- Your task: Every line of the entries that holds the word "buttons" is to be copied.

- Study material:
..........

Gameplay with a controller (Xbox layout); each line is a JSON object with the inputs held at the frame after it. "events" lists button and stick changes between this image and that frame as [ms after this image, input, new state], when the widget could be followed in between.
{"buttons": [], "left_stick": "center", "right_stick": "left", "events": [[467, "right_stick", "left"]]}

..........

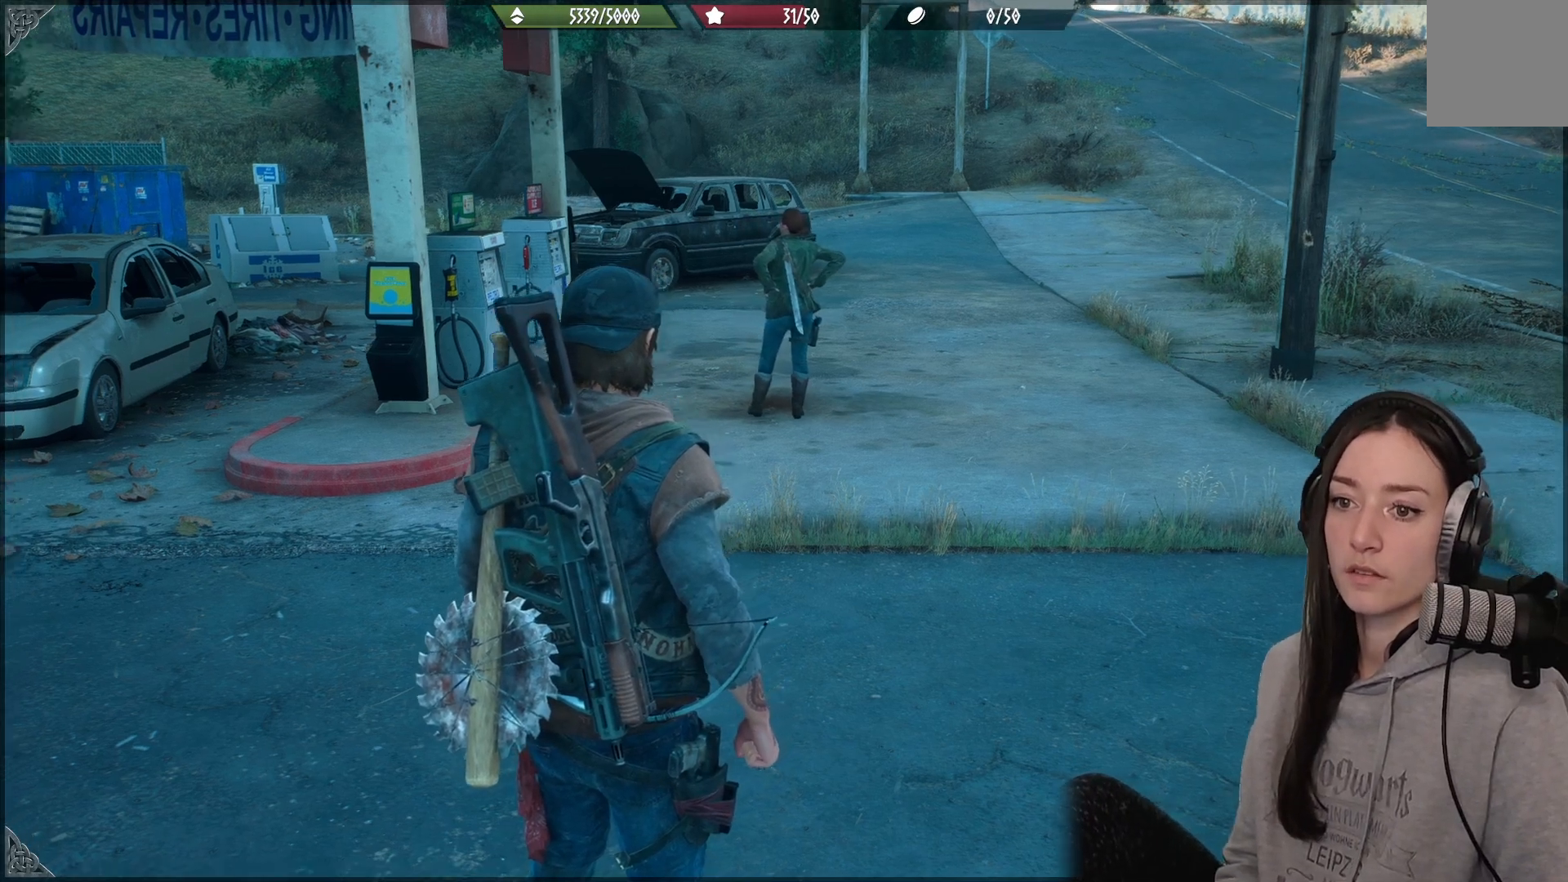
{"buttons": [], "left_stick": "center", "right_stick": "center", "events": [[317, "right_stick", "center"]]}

..........

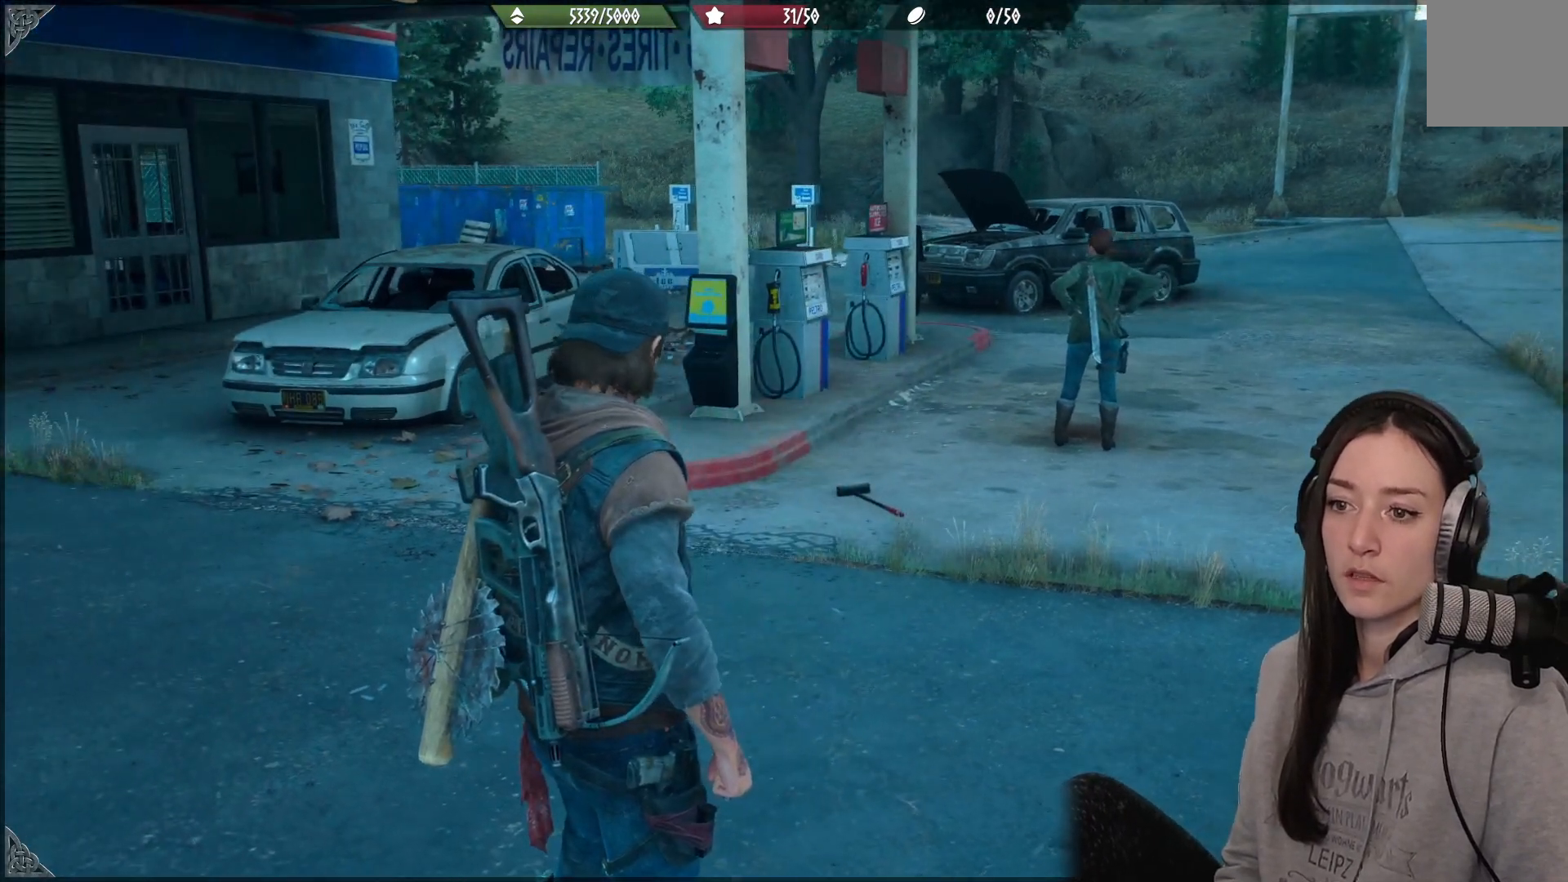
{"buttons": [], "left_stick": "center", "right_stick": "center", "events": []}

..........

- Response box:
{"buttons": [], "left_stick": "center", "right_stick": "left", "events": [[467, "right_stick", "left"]]}
{"buttons": [], "left_stick": "center", "right_stick": "center", "events": [[317, "right_stick", "center"]]}
{"buttons": [], "left_stick": "center", "right_stick": "center", "events": []}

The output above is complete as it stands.